Dataset records:
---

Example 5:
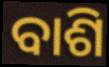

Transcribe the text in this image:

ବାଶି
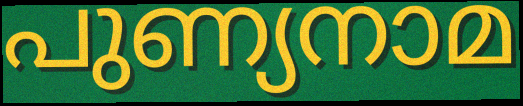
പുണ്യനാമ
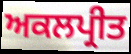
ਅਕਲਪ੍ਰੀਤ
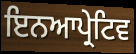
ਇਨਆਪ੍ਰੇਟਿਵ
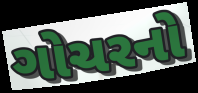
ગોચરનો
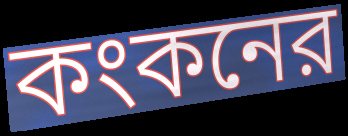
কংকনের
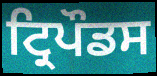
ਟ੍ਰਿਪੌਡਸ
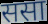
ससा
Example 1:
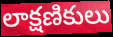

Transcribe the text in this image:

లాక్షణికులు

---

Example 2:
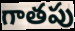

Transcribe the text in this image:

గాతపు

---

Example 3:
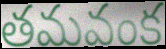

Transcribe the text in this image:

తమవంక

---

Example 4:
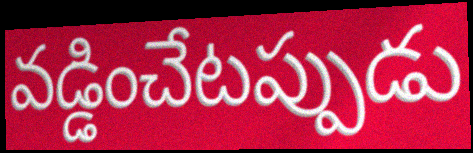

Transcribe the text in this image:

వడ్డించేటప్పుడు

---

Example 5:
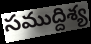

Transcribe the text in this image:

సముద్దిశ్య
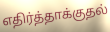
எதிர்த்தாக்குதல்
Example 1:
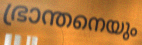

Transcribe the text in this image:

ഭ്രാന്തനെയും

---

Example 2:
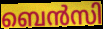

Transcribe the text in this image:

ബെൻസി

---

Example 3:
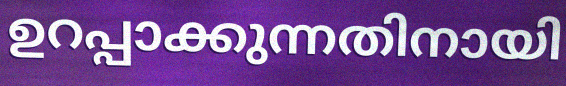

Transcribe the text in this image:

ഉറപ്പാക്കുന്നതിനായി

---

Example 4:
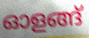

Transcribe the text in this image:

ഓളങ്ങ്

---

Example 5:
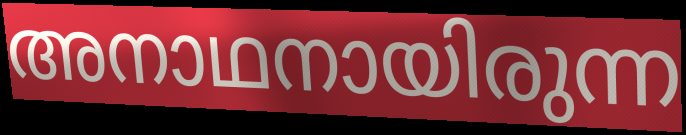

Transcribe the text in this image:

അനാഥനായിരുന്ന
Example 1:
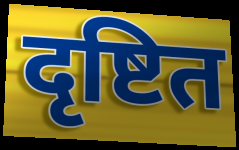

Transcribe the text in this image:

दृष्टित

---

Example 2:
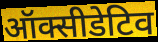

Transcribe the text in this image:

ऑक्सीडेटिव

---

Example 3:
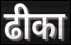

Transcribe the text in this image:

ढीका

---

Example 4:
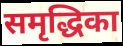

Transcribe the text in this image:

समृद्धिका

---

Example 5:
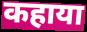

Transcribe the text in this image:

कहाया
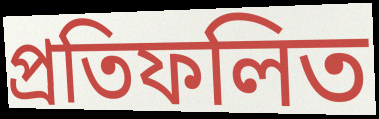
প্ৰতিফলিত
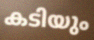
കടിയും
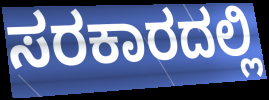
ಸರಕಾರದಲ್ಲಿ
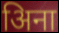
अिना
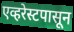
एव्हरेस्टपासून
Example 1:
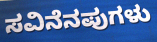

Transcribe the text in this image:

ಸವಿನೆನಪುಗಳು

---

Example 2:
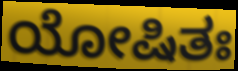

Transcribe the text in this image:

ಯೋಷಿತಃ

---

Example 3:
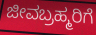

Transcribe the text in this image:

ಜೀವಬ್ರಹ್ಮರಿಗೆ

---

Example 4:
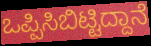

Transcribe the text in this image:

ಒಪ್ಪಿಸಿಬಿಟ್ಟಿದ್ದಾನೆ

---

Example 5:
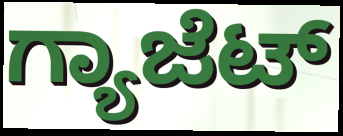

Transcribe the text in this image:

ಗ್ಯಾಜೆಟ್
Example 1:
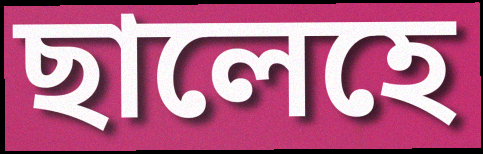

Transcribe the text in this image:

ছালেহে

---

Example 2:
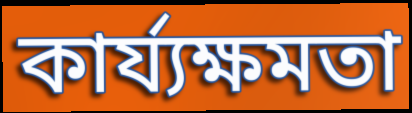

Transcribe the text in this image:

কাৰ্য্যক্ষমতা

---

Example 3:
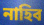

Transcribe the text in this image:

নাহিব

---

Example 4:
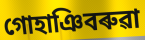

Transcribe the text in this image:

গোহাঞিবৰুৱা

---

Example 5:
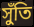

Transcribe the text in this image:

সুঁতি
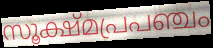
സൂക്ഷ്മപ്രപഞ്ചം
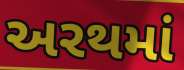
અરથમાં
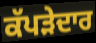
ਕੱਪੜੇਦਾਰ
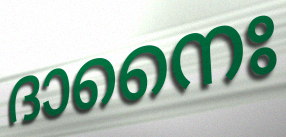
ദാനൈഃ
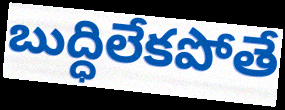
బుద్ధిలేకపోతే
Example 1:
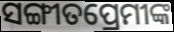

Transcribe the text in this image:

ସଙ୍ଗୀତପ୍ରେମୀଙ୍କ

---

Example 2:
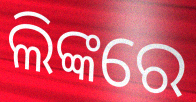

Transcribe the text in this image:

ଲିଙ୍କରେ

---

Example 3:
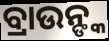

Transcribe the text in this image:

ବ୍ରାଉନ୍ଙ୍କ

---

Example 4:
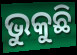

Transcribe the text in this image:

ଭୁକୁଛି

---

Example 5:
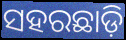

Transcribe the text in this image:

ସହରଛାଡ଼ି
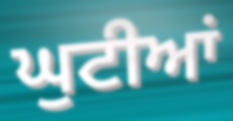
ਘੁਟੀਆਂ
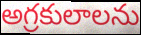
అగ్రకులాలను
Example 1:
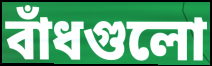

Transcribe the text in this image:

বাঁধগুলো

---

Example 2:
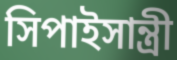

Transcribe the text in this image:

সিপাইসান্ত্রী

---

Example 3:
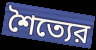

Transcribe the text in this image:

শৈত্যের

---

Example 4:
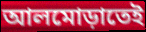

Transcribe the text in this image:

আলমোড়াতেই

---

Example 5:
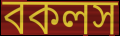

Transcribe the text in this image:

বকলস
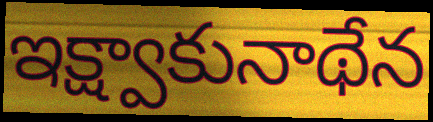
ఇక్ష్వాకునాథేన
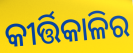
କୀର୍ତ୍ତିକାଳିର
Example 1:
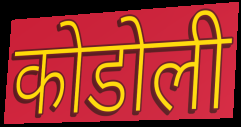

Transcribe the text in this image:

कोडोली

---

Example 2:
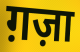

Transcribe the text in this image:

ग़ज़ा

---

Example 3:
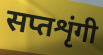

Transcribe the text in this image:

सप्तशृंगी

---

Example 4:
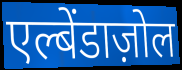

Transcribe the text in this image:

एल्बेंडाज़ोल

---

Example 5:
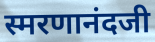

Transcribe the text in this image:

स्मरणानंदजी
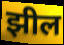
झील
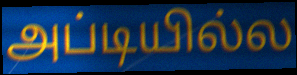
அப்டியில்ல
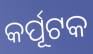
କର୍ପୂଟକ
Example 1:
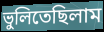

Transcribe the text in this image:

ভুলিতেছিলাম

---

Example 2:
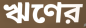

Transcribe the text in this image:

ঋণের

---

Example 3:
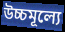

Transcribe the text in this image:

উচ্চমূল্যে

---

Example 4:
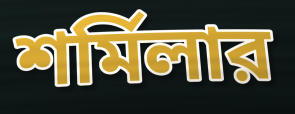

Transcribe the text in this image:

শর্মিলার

Task directions: Write out the lines above from the first one through the line that contains "ಸವಿನೆನಪುಗಳು", including both of those lines. Leave the pictures out of your answer.

Completed task:
---

Example 5:

Transcribe the text in this image:

ବାଶି
പുണ്യനാമ
ਅਕਲਪ੍ਰੀਤ
ਇਨਆਪ੍ਰੇਟਿਵ
ગોચરનો
কংকনের
ਟ੍ਰਿਪੌਡਸ
ससा
Example 1:

Transcribe the text in this image:

లాక్షణికులు

---

Example 2:

Transcribe the text in this image:

గాతపు

---

Example 3:

Transcribe the text in this image:

తమవంక

---

Example 4:

Transcribe the text in this image:

వడ్డించేటప్పుడు

---

Example 5:

Transcribe the text in this image:

సముద్దిశ్య
எதிர்த்தாக்குதல்
Example 1:

Transcribe the text in this image:

ഭ്രാന്തനെയും

---

Example 2:

Transcribe the text in this image:

ബെൻസി

---

Example 3:

Transcribe the text in this image:

ഉറപ്പാക്കുന്നതിനായി

---

Example 4:

Transcribe the text in this image:

ഓളങ്ങ്

---

Example 5:

Transcribe the text in this image:

അനാഥനായിരുന്ന
Example 1:

Transcribe the text in this image:

दृष्टित

---

Example 2:

Transcribe the text in this image:

ऑक्सीडेटिव

---

Example 3:

Transcribe the text in this image:

ढीका

---

Example 4:

Transcribe the text in this image:

समृद्धिका

---

Example 5:

Transcribe the text in this image:

कहाया
প্ৰতিফলিত
കടിയും
ಸರಕಾರದಲ್ಲಿ
अिना
एव्हरेस्टपासून
Example 1:

Transcribe the text in this image:

ಸವಿನೆನಪುಗಳು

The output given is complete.